To my eye, calm, clear, seas have a distinct look to them. A shallow aqua that deepens to blue. The gradual reduction of seafloor clarity at greater depths. A faint web-like reflective surface.


But maps that I see of the oceans, or deeper waters, don’t really look like that. For all the efforts in getting brown-to-green terrestrial colors and textures just so, the glassy, translucent, semi-transparent medium of the oceans seem neglected by comparison.
Here is a How-To for creating some oceanic cartography for the sheer aesthetics of it, which you can take for whatever it’s worth.
A hillshaded surface is the first step in getting a rich texture to underpin the bathymetry we’ll use in the following steps. Feel free to just get lost in the awesome never ending world of terrain mapping, whether it’s above or below the waterline.
In the image below, I’ve pulled in an image service from ArcGIS called “TopoBathy Hillshade.” It’s a beautiful “multi-directional” (blended angles to replicate the diffusion of atmospheric and reflected light) surface.
Of course, as a decent human being, you will chose your own color range to apply to this data, thanking the default for doing it’s good work then rushing past into the domain of active participation. For our purposes, we’ll make it an earthy tan range -like a drained quarry!
There we go. Now instead of a cold moonscape, we have a dire post-apocalyptic mud planet. From this angle, you can look down at the Mid-Atlantic Ridge, with North America to the left and Euro-Africa to the right.
The other side of the world has a lot more undersea variability, which will help guide our choices when we bring in the bathymetric layers, so I’ve spun around to that for reference.

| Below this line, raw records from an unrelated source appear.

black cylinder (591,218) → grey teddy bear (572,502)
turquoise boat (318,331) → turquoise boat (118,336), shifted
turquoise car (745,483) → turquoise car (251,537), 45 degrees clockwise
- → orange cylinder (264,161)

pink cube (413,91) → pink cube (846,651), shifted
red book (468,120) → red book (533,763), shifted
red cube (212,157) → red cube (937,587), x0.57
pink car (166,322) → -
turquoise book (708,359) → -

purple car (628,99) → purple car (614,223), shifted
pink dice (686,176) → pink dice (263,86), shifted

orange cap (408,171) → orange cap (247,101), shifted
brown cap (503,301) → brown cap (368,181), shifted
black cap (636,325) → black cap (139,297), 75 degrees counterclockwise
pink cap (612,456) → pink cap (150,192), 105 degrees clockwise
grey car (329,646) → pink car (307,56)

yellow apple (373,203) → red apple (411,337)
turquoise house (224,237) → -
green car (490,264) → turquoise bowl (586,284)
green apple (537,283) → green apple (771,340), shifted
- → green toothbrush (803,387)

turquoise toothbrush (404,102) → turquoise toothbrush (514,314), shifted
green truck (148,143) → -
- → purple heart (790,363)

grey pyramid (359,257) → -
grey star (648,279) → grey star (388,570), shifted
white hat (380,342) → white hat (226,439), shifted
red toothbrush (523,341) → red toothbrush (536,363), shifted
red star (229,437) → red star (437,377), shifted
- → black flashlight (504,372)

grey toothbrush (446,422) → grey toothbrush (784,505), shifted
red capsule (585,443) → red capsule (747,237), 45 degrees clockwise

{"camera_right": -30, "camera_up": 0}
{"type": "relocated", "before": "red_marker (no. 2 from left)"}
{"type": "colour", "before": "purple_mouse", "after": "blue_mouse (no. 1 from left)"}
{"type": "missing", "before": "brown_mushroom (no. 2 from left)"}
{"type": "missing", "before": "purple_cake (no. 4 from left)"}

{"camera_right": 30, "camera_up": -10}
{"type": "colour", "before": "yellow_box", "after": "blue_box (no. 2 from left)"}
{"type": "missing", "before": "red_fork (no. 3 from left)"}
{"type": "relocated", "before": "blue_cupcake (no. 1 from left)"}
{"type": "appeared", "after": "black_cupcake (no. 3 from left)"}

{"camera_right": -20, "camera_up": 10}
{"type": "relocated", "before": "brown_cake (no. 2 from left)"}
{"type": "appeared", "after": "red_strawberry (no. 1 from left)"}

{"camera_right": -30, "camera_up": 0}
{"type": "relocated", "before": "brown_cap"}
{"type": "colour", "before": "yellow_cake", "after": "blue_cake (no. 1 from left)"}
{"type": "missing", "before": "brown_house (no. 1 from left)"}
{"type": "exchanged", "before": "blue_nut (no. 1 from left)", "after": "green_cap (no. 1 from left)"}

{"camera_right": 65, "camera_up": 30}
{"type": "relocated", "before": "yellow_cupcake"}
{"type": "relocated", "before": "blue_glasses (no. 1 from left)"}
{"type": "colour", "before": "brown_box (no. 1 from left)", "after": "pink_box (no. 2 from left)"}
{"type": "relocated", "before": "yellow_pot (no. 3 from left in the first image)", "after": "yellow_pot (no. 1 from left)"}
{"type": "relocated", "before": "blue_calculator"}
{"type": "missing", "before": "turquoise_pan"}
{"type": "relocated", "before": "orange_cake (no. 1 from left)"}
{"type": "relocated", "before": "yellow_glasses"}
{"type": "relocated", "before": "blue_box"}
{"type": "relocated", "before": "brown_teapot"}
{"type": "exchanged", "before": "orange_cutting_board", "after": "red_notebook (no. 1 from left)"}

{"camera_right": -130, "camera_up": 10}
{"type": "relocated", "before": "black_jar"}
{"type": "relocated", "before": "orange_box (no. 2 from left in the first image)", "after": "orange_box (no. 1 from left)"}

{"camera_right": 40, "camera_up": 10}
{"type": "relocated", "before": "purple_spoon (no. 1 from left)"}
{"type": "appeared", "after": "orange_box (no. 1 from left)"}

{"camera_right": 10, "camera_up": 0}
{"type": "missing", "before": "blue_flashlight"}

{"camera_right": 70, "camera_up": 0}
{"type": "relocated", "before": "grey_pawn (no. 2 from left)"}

That series of u-shaped trench-looking things is actually a u-shaped series of trenches, including, conveniently, the deepest undersea location on Earth!
Here, I’ve pulled in a set of bathymetric polygon layers from Natural Earth. I’ve colored them in the standard cartographic ramp of darker blue to lighter blue (an additive process where deepest layers are drawn on top of shallower layers). It’s a convenient trick, but the flat, fully-opaque nature of this view A) doesn’t really do justice to the trippiness of water and depth, and B) covers up the awesomeness of the seafloor texture with a cartoonish vector treatment that doesn’t jibe.
Here is a quick and dirty transparency applied to all of the bathymetry layers. Each layer is 75% transparent (15% opaque). I’m liking it!! It has a milky diffusion that more directly illustrates depth -shallow seafloors showing through more strongly with deeper areas pooling up a greater opacity.
Well, while we’re at it, let’s add in a gratuitous reflective surface! Don’t judge me, you knew this was about over-the-top cartography from the outset. Here is an image of a pool’s shimmering surface on a sunny day that I’ve copied-and-flipped horizontally and vertically so that there are no seams when it tiles together. Sure, it looks like a Rorschach test now, but that should break up when duplicated over a varied surface. This is the exact image I used, by the way (right-click > “Save image as…” to steal it).
I duplicated the top-most bathymetry shapefile (sea level) and rather than a semi-transparent color fill, I’ve chosen “Picture Fill” to use as a surface texture. You can adjust the size of the image tile to get a scale that suits you. Note, if you adjust the “angle” of the picture fill, it goes a long way to breaking up the appearance of a repeating pattern that wrecks your illusion.
Additionally, I’ve duplicated the top-most bathymetry layer again, and gave it a hollow fill and a white stroke to help in coastline demarcation.
Looking real-ish! But, the muted blue cartographic color range isn’t holding up well enough at a reduced opacity. And it’s not looking as tropical as I wish from here in my mid-March Michigan setting.
So I punched it up! Rather than the standard pale blue to slightly less pale blue of a typical (opaque) bathymetry map, I’ve increased the saturation and pushed the blue closer to a cyan in the shallower layers (#00FFFF to #00D2FF). To me, this is starting to look less like a GIS project and more like staring at a photo of a shallow pool.
But it IS A GIS! Which means you can delve into terraforming, and grin confidently while you do it. Since you have all the layers representing your additive depth, you can peel back those layers (remember to show the reflective and coastline layers for only the topmost depth you want to illustrate -take a close look at the table of contents in the images below to see what I mean).
Here’s a small multiple set of screenshots illustrating hypothetical scenarios of reduced ocean depth…
…which of course you can drop into an animated GIF! Because it’s 2016, and the web still goes bananas for animated GIFs!
That’s it, for starters. But you aren’t satisfied with just starting. What would happen, you wonder, if instead of only showing the topmost layer’s water texture, you show water textures all the way down?! It’s a fun effect. Especially when panning around in a 3D viewer (I slightly decreased the texture size for each layer so the pattern wouldn’t stack up on itself).
Here are some fun views of the Earth with the oceans partially drained. The world is a beach.